We introduce Aligned Machine, an interactive, public-facing platform that turns broad participation into a benchmark for evaluating semantic alignment in embedding-based systems. Inspired by participatory studies such as Moral Machine (Awad et al., 2018), the platform invites anyone to compare two pairs of items (text or images) and choose which pair is more similar. This comparative, forced-choice task is cognitively natural for non-experts, creates engaging interactions, and yields clean preference data suitable for model evaluation.
Aligned Machine is designed first and foremost as a vehicle for public engagement and AI literacy. The IRB approved, web-based platform integrates elements of gamification, culminating in an analysis of how a user compared to popular embedding models. By summarizing results in a table and a bar chart, the analysis reveals where user intuitions converge or diverge from different embedding models, encouraging participatory insight into alignment and the difficulty of modeling diverse viewpoints.

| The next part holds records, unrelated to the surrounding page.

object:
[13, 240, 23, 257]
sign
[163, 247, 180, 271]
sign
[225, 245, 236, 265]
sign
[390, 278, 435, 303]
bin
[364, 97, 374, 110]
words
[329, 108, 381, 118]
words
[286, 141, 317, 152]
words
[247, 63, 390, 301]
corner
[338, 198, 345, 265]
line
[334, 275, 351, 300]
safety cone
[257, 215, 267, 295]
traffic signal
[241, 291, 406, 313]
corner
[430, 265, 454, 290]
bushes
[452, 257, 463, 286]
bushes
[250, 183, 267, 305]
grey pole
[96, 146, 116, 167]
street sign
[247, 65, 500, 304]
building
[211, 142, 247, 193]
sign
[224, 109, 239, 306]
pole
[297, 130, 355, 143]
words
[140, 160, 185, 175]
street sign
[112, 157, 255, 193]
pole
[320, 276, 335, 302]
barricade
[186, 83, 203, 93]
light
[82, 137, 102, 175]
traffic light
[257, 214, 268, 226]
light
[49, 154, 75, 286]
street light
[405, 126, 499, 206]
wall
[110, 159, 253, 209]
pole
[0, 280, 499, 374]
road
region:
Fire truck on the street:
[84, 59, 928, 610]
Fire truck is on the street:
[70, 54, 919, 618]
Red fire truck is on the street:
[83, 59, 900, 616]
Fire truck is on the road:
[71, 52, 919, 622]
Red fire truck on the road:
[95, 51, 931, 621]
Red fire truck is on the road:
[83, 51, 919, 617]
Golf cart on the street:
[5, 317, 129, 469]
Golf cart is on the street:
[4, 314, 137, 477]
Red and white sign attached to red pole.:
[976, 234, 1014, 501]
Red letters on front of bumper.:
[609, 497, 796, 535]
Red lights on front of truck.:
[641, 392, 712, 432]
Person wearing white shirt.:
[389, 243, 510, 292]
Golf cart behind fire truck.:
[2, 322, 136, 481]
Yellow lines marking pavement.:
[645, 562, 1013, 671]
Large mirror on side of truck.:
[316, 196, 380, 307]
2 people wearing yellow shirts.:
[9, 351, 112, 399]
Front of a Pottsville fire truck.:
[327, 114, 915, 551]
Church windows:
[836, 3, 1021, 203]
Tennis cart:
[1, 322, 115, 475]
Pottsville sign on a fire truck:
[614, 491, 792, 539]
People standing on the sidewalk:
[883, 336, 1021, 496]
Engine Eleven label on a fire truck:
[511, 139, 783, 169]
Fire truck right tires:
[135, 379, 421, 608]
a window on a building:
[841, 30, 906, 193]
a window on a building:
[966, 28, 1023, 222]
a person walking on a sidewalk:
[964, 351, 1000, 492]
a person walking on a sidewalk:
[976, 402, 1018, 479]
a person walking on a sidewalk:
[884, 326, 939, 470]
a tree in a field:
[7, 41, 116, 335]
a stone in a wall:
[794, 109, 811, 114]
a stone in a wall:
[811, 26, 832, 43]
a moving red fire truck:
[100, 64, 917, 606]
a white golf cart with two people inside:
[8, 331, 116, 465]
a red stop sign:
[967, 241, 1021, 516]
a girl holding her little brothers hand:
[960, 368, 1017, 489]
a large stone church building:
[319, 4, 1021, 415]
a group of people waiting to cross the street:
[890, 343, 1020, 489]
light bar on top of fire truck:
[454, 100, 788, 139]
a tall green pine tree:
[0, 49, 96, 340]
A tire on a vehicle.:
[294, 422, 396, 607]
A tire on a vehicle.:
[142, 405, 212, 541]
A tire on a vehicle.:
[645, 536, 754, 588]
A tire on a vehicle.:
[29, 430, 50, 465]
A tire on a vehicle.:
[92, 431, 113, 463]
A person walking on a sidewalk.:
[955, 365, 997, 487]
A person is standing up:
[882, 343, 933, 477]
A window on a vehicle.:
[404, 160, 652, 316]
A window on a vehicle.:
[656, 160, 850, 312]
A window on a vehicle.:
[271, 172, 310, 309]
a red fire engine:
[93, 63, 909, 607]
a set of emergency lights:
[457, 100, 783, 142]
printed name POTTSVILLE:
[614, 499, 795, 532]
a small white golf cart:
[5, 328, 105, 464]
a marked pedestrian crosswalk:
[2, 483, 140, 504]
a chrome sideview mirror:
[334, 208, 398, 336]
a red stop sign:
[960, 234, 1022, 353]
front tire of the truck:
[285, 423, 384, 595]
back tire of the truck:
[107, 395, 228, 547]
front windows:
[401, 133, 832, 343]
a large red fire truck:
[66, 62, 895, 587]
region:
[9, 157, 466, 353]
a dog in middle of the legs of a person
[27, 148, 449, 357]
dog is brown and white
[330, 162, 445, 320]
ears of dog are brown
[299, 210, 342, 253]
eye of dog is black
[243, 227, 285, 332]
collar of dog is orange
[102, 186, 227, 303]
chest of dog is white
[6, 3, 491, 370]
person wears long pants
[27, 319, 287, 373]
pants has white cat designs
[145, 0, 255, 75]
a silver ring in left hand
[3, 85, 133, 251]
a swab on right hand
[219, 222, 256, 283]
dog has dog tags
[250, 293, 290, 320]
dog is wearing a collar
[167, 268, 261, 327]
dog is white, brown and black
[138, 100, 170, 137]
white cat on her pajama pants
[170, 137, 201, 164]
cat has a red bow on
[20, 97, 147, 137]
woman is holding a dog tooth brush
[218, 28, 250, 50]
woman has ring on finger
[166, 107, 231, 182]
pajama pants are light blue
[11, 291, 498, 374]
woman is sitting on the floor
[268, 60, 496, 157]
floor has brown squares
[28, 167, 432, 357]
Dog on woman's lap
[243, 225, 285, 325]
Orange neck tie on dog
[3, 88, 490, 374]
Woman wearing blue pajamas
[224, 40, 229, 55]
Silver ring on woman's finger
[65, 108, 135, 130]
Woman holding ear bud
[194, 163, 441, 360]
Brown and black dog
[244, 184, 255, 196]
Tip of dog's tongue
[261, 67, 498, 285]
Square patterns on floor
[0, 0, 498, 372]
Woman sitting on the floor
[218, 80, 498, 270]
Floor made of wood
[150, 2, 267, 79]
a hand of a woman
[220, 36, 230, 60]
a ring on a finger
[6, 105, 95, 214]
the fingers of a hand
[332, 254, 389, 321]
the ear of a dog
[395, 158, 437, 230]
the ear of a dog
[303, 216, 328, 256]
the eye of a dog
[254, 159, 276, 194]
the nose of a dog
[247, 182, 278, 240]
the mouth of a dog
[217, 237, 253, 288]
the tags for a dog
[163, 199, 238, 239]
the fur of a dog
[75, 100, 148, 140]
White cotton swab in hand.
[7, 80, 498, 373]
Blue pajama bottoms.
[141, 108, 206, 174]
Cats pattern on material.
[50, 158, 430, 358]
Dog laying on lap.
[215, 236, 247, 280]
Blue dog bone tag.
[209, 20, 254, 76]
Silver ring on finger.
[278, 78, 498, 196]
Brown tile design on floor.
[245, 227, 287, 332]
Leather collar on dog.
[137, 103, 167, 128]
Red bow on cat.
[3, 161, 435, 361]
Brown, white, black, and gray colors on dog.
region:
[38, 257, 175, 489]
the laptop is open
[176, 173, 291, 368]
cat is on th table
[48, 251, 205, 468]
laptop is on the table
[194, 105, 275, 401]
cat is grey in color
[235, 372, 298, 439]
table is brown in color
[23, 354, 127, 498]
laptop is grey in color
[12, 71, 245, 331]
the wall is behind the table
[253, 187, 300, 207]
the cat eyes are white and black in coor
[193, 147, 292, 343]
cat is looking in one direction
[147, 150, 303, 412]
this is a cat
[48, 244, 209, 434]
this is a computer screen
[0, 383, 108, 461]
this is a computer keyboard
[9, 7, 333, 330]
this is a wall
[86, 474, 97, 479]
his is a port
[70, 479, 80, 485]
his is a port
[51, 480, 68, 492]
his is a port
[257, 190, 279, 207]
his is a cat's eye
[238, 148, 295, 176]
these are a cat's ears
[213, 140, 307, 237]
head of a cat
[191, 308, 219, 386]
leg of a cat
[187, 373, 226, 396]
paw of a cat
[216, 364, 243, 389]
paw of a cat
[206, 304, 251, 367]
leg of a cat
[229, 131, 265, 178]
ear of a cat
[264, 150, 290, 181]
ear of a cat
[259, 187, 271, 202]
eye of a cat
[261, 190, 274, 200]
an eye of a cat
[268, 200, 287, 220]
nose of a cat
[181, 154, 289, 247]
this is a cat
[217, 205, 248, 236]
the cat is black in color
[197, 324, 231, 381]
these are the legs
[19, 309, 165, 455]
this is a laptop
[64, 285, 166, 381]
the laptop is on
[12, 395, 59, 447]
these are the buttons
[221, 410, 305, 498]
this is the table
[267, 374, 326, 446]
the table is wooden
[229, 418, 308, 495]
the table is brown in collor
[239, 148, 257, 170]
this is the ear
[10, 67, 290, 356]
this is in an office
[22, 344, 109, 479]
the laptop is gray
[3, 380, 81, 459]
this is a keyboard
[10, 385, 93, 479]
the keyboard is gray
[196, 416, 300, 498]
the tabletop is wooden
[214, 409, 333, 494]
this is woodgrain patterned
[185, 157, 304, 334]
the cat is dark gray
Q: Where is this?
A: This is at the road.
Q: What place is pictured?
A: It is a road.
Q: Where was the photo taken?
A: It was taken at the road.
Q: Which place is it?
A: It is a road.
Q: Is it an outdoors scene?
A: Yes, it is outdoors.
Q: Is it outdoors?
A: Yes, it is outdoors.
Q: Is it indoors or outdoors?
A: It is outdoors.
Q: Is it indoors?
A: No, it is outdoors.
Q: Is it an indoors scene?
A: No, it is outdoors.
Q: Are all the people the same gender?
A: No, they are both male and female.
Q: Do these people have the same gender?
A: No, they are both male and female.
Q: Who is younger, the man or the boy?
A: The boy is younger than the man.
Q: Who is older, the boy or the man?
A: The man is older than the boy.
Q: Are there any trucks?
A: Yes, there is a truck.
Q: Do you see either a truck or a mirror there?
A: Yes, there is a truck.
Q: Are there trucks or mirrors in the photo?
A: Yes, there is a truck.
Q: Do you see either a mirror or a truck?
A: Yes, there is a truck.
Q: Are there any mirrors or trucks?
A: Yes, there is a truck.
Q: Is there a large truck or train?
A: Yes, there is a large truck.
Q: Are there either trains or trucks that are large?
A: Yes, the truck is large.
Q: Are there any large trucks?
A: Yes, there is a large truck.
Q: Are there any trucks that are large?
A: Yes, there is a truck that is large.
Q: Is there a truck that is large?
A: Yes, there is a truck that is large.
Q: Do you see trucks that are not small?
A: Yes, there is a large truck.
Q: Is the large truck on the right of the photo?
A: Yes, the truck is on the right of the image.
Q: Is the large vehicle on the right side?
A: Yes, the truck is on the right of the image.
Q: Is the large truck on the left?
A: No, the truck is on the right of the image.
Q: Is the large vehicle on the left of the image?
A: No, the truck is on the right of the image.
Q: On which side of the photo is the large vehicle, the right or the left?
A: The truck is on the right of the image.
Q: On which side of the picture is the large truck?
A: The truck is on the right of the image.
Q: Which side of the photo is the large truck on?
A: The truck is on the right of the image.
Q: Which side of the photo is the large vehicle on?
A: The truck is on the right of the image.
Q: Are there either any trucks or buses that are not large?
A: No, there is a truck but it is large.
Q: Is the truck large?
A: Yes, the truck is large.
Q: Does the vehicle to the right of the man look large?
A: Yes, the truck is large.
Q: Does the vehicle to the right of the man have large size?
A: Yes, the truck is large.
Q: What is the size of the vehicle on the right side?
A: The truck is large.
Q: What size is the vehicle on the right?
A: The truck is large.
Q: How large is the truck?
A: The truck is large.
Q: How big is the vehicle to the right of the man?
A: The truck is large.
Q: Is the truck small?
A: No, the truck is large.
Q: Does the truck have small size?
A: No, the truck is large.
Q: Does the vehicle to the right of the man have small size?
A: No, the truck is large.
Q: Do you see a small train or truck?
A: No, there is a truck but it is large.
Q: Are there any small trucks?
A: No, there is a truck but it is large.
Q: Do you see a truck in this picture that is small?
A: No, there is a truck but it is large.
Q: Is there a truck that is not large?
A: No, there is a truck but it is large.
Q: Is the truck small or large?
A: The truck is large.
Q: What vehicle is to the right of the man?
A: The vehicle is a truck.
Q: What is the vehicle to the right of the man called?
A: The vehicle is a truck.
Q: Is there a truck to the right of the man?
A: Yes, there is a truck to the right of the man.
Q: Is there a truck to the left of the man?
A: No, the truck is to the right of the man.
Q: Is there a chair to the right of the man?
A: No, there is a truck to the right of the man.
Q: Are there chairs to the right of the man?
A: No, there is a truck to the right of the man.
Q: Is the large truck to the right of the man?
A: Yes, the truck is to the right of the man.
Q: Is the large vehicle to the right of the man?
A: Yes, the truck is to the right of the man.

Each interaction with the platform also populates a benchmark of human-aligned similarity, which will be released as an open-source dataset and leaderboard. Each record includes the items compared, the human majority choice, individual responses, and model predictions. Because the task uses comparative judgments, standard preference-aggregation methods can recover latent similarity structure from noisy votes, supporting robust evaluation without relying on coarse Likert ratings or static expert labels. This benchmark is intended to support standardized accuracy and ranking across models.
The platform is intentionally designed to grow over time, sustaining public engagement while steadily improving its applied impact. Future integrations will add targeted, domain-specific studies and evaluation tasks that make it possible to detect persistent biases and to measure concept drift as new data and model versions emerge.
By combining accessible participation with rigorous comparative judgments, Aligned Machine provides a scalable pathway to engage the public in the evaluation of AI systems while producing an open, evolving benchmark that the community can use to test, compare, and improve AI models.